Weakening the Constitution to Go to War in Syria is a Terrible Idea

Despite President Trump’s calls during the campaign to pull back from the Middle East and more recent statements that he’s ready pack up and go home from Syria “very soon,” he nonetheless ordered missile strikes in Syria, ostensibly in response to reports that Assad killed civilians with chemical weapons.
President Trump’s announcement that the United States, France and Britain had launched airstrikes against Syria in response to a chemical weapons attack might have surprised the people who listened to him campaigning in 2016, when he repeatedly critiqued “stupid” Middle Eastern interventions.
In this, President Trump and his predecessor have something in common: Both he and President Obama came into office promising to change America’s foreign policy, but when faced with crises, both yielded to pressure to intervene. This bias toward action is one of the biggest problems in American foreign policy. It produces poorly thought-out interventions and, sometimes, disastrous long-term consequences.

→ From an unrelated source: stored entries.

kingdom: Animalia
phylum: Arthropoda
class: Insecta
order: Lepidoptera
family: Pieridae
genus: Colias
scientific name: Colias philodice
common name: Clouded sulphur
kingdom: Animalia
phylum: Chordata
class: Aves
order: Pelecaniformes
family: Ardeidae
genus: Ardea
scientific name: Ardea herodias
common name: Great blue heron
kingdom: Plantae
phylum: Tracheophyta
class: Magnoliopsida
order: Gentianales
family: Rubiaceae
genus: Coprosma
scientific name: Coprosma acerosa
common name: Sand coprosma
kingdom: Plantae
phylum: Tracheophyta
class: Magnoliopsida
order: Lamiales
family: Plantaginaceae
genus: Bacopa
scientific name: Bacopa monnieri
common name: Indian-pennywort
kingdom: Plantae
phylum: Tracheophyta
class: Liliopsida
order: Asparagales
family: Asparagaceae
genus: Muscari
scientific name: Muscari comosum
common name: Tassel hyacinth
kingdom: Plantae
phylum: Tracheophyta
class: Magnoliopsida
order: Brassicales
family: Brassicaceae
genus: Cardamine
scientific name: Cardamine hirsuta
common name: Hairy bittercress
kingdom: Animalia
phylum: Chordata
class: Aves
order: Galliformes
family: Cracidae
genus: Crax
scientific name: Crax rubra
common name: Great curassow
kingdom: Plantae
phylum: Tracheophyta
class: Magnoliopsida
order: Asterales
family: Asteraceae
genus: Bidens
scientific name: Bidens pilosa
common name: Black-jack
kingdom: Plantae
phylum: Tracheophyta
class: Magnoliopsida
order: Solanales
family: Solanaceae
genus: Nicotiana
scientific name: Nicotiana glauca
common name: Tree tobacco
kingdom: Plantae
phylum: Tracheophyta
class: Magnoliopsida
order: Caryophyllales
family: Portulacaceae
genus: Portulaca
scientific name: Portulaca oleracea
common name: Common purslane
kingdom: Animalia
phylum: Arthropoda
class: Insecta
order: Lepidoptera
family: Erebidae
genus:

President Trump’s previous strikes in Syria garnered bipartisan praise from the Washington establishment, praise that the president craves. Yet military action in Syria will not benefit national interests, and may draw the U.S. further into a quagmire there is no easy route out of.
Two days after President Trump declared “Mission Accomplished” on the latest round of missile strikes against Syria, a bipartisan group of senators unveiled legislation intended to reassert Congress’s relevance to the wars we fight. But the new Authorization for the Use of Military Force, introduced by Bob Corker, the Senate Foreign Relations Committee Chairman, and the Democrat Tim Kaine, may end up doing the opposite.
Senator Kaine is right that, as he said in a speech about the bill, “for too long Congress has given presidents a blank check to wage war.” The 2001 authorization, passed three days after the Sept. 11 attacks and aimed at the perpetrators of those attacks, has done just that. Three presidents in a row have warped its limited authority into an enabling act for globe-spanning presidential war.
The Corker-Kaine resolution won’t bring an end to the Forever War; it will institutionalize it. Instead of ratifying war powers that three presidents in a row have seized illegally, Congress should repeal — and not replace — the 2001 legislation.
In authorizing the use of force against a list of terrorist organizations and their affiliates, the bill states that it “establishes rigorous congressional oversight,” “improves transparency” and ensures “regular congressional review and debate.” Such transparency requirements are an improvement over the status quo. But the bill also turns the constitutional warmaking process upside down.
Our Constitution was designed to make war difficult, requiring the assent of both houses and the president. The bill essentially changes that by merely requiring “regular congressional review” of presidential warmaking and requires reauthorization every four years; meanwhile, choosing new enemies, in new countries, is the president’s call, unless Congress can assemble a veto-proof majority to check him.